» Required work
Render the text of every item as a JSON list of strings with one string per line, omitting blank lines.

(Information shown Opens)

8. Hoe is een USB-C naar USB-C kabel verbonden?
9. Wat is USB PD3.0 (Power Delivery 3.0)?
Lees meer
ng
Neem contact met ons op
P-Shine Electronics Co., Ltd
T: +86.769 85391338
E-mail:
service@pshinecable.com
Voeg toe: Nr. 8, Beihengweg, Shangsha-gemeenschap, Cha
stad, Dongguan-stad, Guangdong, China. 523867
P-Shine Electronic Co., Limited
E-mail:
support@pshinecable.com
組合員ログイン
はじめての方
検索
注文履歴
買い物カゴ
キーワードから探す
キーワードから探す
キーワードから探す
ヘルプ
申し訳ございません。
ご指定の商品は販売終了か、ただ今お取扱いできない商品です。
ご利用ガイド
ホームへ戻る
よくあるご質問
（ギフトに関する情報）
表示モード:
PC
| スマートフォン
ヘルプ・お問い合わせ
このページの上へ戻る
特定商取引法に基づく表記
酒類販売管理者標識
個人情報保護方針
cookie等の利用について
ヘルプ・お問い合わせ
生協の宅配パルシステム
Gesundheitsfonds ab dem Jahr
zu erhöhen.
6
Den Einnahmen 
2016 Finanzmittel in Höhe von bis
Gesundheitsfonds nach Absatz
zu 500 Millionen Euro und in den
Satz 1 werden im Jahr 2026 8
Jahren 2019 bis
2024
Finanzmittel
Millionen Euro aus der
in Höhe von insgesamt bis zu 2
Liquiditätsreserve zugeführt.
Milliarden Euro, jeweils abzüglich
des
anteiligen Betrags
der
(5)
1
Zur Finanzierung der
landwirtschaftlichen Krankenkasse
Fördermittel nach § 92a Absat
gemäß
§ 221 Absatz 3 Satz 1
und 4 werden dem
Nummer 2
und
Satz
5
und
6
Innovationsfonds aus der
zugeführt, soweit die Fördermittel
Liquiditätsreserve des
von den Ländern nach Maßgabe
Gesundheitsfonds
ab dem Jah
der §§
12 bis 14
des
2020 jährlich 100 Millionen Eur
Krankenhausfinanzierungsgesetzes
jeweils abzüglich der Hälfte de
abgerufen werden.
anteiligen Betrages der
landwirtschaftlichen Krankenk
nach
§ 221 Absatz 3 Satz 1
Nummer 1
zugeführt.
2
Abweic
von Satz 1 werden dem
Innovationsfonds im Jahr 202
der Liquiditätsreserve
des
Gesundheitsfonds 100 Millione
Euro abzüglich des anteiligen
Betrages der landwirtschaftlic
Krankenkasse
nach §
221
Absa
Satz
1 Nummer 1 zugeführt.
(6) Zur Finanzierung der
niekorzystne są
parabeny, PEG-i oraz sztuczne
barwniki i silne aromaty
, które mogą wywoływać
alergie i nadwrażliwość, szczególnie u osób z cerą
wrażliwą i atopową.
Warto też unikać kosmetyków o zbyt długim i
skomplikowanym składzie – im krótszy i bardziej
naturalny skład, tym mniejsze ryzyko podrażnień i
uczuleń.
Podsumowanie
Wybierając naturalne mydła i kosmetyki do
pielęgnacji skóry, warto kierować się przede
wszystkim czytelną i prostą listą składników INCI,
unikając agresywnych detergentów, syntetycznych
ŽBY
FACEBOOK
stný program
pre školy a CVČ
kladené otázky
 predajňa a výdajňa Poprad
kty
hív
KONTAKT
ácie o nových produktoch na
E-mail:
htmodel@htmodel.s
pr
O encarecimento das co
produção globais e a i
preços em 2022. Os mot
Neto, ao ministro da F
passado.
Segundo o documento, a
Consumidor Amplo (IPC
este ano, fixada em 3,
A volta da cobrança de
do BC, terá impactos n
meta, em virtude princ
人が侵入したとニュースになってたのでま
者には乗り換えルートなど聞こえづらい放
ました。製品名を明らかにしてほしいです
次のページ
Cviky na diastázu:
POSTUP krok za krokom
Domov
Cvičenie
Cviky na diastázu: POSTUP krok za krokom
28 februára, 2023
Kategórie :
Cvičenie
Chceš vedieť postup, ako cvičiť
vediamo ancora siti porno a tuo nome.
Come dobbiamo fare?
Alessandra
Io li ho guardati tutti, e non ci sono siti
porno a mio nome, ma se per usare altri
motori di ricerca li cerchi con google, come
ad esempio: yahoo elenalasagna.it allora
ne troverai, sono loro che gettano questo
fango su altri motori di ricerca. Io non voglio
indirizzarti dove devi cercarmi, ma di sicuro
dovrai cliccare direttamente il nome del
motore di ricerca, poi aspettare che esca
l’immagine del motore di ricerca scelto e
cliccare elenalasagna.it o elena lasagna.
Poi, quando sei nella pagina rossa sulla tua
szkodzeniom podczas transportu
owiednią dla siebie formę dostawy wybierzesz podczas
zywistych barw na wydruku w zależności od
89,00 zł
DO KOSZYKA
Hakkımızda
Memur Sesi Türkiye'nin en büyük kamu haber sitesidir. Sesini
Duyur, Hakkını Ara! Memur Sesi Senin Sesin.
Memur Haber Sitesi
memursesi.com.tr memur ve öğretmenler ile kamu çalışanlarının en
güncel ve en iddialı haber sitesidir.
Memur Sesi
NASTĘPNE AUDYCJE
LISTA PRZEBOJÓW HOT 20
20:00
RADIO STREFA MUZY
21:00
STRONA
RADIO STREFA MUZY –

(Information shown Closes)

» Final answer
[
  "8. Hoe is een USB-C naar USB-C kabel verbonden?",
  "9. Wat is USB PD3.0 (Power Delivery 3.0)?",
  "Lees meer",
  "ng",
  "Neem contact met ons op",
  "P-Shine Electronics Co., Ltd",
  "T: +86.769 85391338",
  "E-mail:",
  "service@pshinecable.com",
  "Voeg toe: Nr. 8, Beihengweg, Shangsha-gemeenschap, Cha",
  "stad, Dongguan-stad, Guangdong, China. 523867",
  "P-Shine Electronic Co., Limited",
  "E-mail:",
  "support@pshinecable.com",
  "組合員ログイン",
  "はじめての方",
  "検索",
  "注文履歴",
  "買い物カゴ",
  "キーワードから探す",
  "キーワードから探す",
  "キーワードから探す",
  "ヘルプ",
  "申し訳ございません。",
  "ご指定の商品は販売終了か、ただ今お取扱いできない商品です。",
  "ご利用ガイド",
  "ホームへ戻る",
  "よくあるご質問",
  "（ギフトに関する情報）",
  "表示モード:",
  "PC",
  "| スマートフォン",
  "ヘルプ・お問い合わせ",
  "このページの上へ戻る",
  "特定商取引法に基づく表記",
  "酒類販売管理者標識",
  "個人情報保護方針",
  "cookie等の利用について",
  "ヘルプ・お問い合わせ",
  "生協の宅配パルシステム",
  "Gesundheitsfonds ab dem Jahr",
  "zu erhöhen.",
  "6",
  "Den Einnahmen ",
  "2016 Finanzmittel in Höhe von bis",
  "Gesundheitsfonds nach Absatz",
  "zu 500 Millionen Euro und in den",
  "Satz 1 werden im Jahr 2026 8",
  "Jahren 2019 bis",
  "2024",
  "Finanzmittel",
  "Millionen Euro aus der",
  "in Höhe von insgesamt bis zu 2",
  "Liquiditätsreserve zugeführt.",
  "Milliarden Euro, jeweils abzüglich",
  "des",
  "anteiligen Betrags",
  "der",
  "(5)",
  "1",
  "Zur Finanzierung der",
  "landwirtschaftlichen Krankenkasse",
  "Fördermittel nach § 92a Absat",
  "gemäß",
  "§ 221 Absatz 3 Satz 1",
  "und 4 werden dem",
  "Nummer 2",
  "und",
  "Satz",
  "5",
  "und",
  "6",
  "Innovationsfonds aus der",
  "zugeführt, soweit die Fördermittel",
  "Liquiditätsreserve des",
  "von den Ländern nach Maßgabe",
  "Gesundheitsfonds",
  "ab dem Jah",
  "der §§",
  "12 bis 14",
  "des",
  "2020 jährlich 100 Millionen Eur",
  "Krankenhausfinanzierungsgesetzes",
  "jeweils abzüglich der Hälfte de",
  "abgerufen werden.",
  "anteiligen Betrages der",
  "landwirtschaftlichen Krankenk",
  "nach",
  "§ 221 Absatz 3 Satz 1",
  "Nummer 1",
  "zugeführt.",
  "2",
  "Abweic",
  "von Satz 1 werden dem",
  "Innovationsfonds im Jahr 202",
  "der Liquiditätsreserve",
  "des",
  "Gesundheitsfonds 100 Millione",
  "Euro abzüglich des anteiligen",
  "Betrages der landwirtschaftlic",
  "Krankenkasse",
  "nach §",
  "221",
  "Absa",
  "Satz",
  "1 Nummer 1 zugeführt.",
  "(6) Zur Finanzierung der",
  "niekorzystne są",
  "parabeny, PEG-i oraz sztuczne",
  "barwniki i silne aromaty",
  ", które mogą wywoływać",
  "alergie i nadwrażliwość, szczególnie u osób z cerą",
  "wrażliwą i atopową.",
  "Warto też unikać kosmetyków o zbyt długim i",
  "skomplikowanym składzie – im krótszy i bardziej",
  "naturalny skład, tym mniejsze ryzyko podrażnień i",
  "uczuleń.",
  "Podsumowanie",
  "Wybierając naturalne mydła i kosmetyki do",
  "pielęgnacji skóry, warto kierować się przede",
  "wszystkim czytelną i prostą listą składników INCI,",
  "unikając agresywnych detergentów, syntetycznych",
  "ŽBY",
  "FACEBOOK",
  "stný program",
  "pre školy a CVČ",
  "kladené otázky",
  " predajňa a výdajňa Poprad",
  "kty",
  "hív",
  "KONTAKT",
  "ácie o nových produktoch na",
  "E-mail:",
  "htmodel@htmodel.s",
  "pr",
  "O encarecimento das co",
  "produção globais e a i",
  "preços em 2022. Os mot",
  "Neto, ao ministro da F",
  "passado.",
  "Segundo o documento, a",
  "Consumidor Amplo (IPC",
  "este ano, fixada em 3,",
  "A volta da cobrança de",
  "do BC, terá impactos n",
  "meta, em virtude princ",
  "人が侵入したとニュースになってたのでま",
  "者には乗り換えルートなど聞こえづらい放",
  "ました。製品名を明らかにしてほしいです",
  "次のページ",
  "Cviky na diastázu:",
  "POSTUP krok za krokom",
  "Domov",
  "Cvičenie",
  "Cviky na diastázu: POSTUP krok za krokom",
  "28 februára, 2023",
  "Kategórie :",
  "Cvičenie",
  "Chceš vedieť postup, ako cvičiť",
  "vediamo ancora siti porno a tuo nome.",
  "Come dobbiamo fare?",
  "Alessandra",
  "Io li ho guardati tutti, e non ci sono siti",
  "porno a mio nome, ma se per usare altri",
  "motori di ricerca li cerchi con google, come",
  "ad esempio: yahoo elenalasagna.it allora",
  "ne troverai, sono loro che gettano questo",
  "fango su altri motori di ricerca. Io non voglio",
  "indirizzarti dove devi cercarmi, ma di sicuro",
  "dovrai cliccare direttamente il nome del",
  "motore di ricerca, poi aspettare che esca",
  "l’immagine del motore di ricerca scelto e",
  "cliccare elenalasagna.it o elena lasagna.",
  "Poi, quando sei nella pagina rossa sulla tua",
  "szkodzeniom podczas transportu",
  "owiednią dla siebie formę dostawy wybierzesz podczas",
  "zywistych barw na wydruku w zależności od",
  "89,00 zł",
  "DO KOSZYKA",
  "Hakkımızda",
  "Memur Sesi Türkiye'nin en büyük kamu haber sitesidir. Sesini",
  "Duyur, Hakkını Ara! Memur Sesi Senin Sesin.",
  "Memur Haber Sitesi",
  "memursesi.com.tr memur ve öğretmenler ile kamu çalışanlarının en",
  "güncel ve en iddialı haber sitesidir.",
  "Memur Sesi",
  "NASTĘPNE AUDYCJE",
  "LISTA PRZEBOJÓW HOT 20",
  "20:00",
  "RADIO STREFA MUZY",
  "21:00",
  "STRONA",
  "RADIO STREFA MUZY –"
]